You can find good pizza almost anywhere, even at the most unassuming pizzerias. And sure, pizza delivery from the usual chains is easy (and sometimes necessary — we get it), but it pays to travel off the beaten path when you’re searching for a good meal, even if it takes you to a strip mall in the middle of nowhere, or a restaurant that only has two tables and a walk-up window. These under-the-radar pizza joints may not typically grab national headlines due to their low-key nature, but we scoured customer reviews to find the best local favorites that serve exceptional pies. Despite the lack of ambiance, these hole-in-the-wall pizzerias are worth seeking out for the food.
Hup’s Pizza is no more than a little roadside shack on the north side of Milwaukee. Most of the building is for the busy kitchen, so the waiting area (if you can even call it that) is about the size of a phone booth, with one window where you order and pay. But fans say the thin crust, square-cut pies are worth any inconvenience.
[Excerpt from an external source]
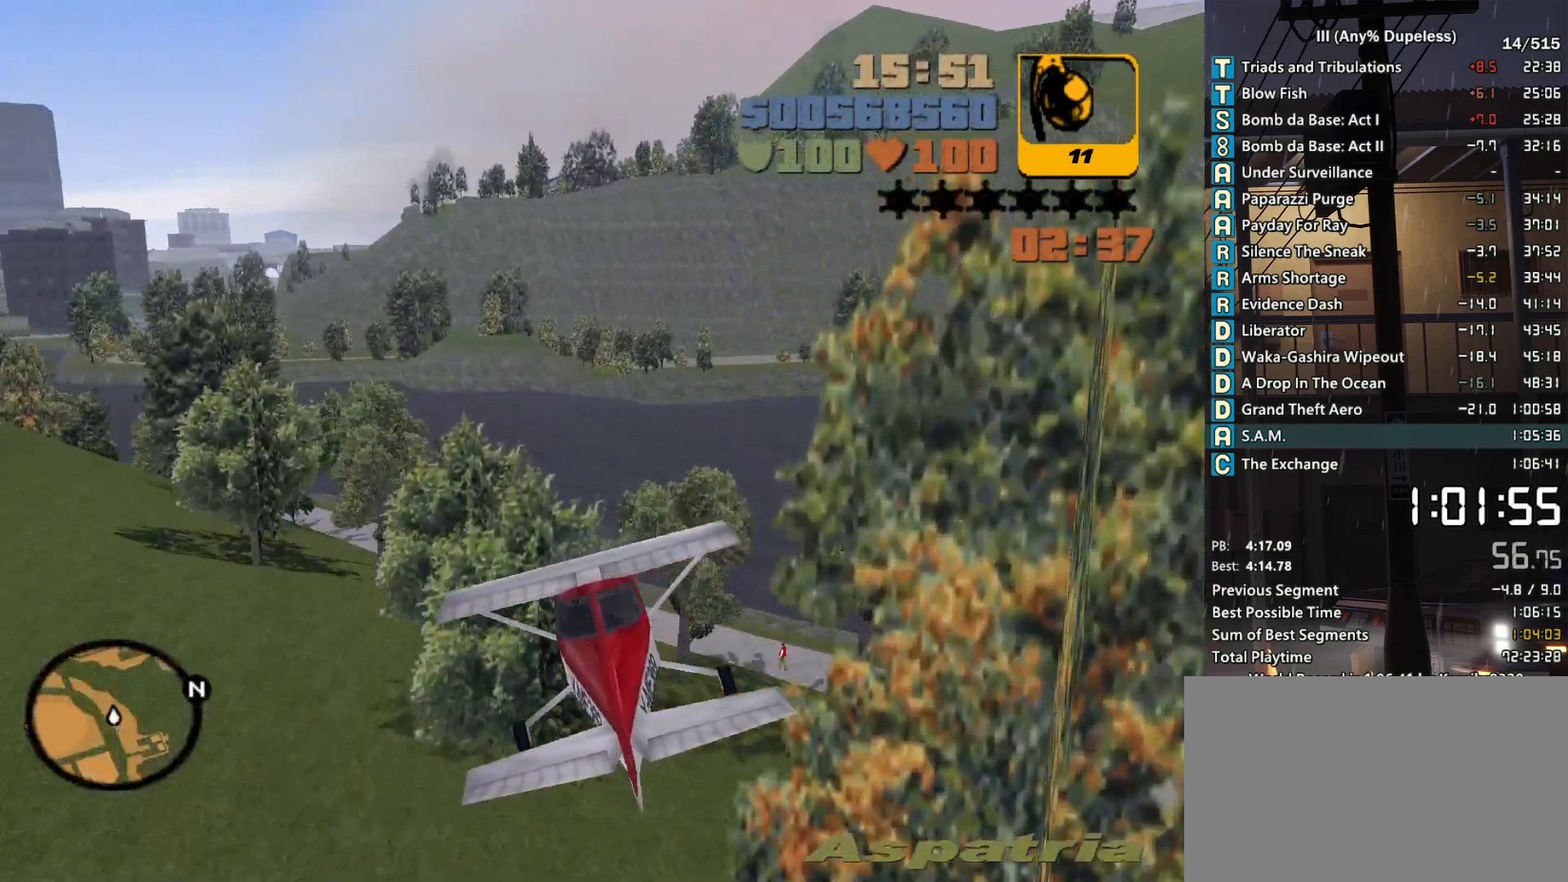
{"keys": [], "mouse": [], "events": [[16, "a", "down"], [16, "down", "down"], [100, "a", "up"], [100, "down", "up"], [433, "a", "down"], [433, "down", "down"], [483, "a", "up"], [483, "down", "up"]]}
There aren’t any fancy toppings, but who needs them when there’s so much cheese anyway?
Huc-A-Poo’s Bites and Booze
Tybee Island, Georgia
An open-air bar with a chill beach vibe, Huc-a-Poo’s is loved by locals and tourists alike. Unless you count the old license plates, beer signs and other bric-a-brac that covers every wall and surface in the place, it’s pretty bare bones. But the vibe is relaxed, and the pizzas are huge 18-inch pies with toppings like feta cheese, black olives, and spinach.
Prince St. Pizza
There are countless slice shops in NYC that aren’t much more than an ordering counter and pizza display, with varying degrees of quality. One of the most popular is Prince St., if the line out the door and rave reviews are any indication. Skip the New York-style slice and opt for a Spicy Spring square slice instead. It’s got thick, chewy crust, spicy sauce, fresh mozzarella and amazing pepperoni that curls into little cups as it bakes.
East Coast Pizzeria
It’s quite a feat to deliver hot pizzas in the northernmost town in Alaska, but East Coast Pizzeria does it. There’s no place to eat in the bright turquoise building with a dark blue roof, but it’s bare bones anyway this far north. The pizzas have a thick, doughy crust with plenty of sauce and toppings, or try one of the monster calzones.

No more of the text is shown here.